Reginald understood that sort of command, also, and immediately began giving the animal the attention it was demanding.

 

Many more rainy days were spent in the workroom, often with Tiberius resting atop Reginald’s shoulders while the boy watched his uncle draw and write. He didn’t mind, except when the animal put its paws across the boy’s mouth. The tiny claws made his skin itchy.

 

On sunny days, the endless games of catch continued, in the house, in the gardens, and even outside the gates in the rolling hills.
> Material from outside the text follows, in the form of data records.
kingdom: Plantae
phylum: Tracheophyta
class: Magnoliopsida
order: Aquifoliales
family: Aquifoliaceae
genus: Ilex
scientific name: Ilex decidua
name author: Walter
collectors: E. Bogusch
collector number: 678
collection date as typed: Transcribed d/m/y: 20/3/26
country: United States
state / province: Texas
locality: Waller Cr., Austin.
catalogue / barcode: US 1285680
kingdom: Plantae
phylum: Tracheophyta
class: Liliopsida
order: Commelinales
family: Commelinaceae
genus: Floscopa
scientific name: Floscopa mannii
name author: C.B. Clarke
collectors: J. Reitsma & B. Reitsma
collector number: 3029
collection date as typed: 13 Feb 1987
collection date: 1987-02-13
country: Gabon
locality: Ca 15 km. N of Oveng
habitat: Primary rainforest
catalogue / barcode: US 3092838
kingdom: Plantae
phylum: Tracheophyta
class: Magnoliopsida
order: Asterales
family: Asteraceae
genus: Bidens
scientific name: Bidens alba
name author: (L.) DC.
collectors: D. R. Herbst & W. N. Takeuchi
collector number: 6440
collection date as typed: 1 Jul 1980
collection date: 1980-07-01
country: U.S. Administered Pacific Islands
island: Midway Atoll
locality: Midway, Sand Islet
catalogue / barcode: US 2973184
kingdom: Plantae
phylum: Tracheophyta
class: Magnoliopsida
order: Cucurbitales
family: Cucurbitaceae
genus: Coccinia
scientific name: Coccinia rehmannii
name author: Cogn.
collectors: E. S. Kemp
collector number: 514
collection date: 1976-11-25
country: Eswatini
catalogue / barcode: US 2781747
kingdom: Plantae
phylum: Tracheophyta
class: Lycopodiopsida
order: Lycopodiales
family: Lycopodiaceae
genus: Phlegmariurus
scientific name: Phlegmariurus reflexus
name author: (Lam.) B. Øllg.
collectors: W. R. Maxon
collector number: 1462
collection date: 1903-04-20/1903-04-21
Their bond had been forged and was unbreakable.

 

Aunt Felicity worried and fussed over her nephew, but the Commodore brushed aside his wife’s concerns.

 

“He’s just a boy playing with his dog, my dear.”

 

“Yes, my love,” Felicity responded as the two gazed upon their sleeping nephew and the ball of wings and fur nestled at his side. “But the dog has wings.”

 

“That’s true, my love,” the Commodore said, guiding his wife from the room. “Then again, so do you.”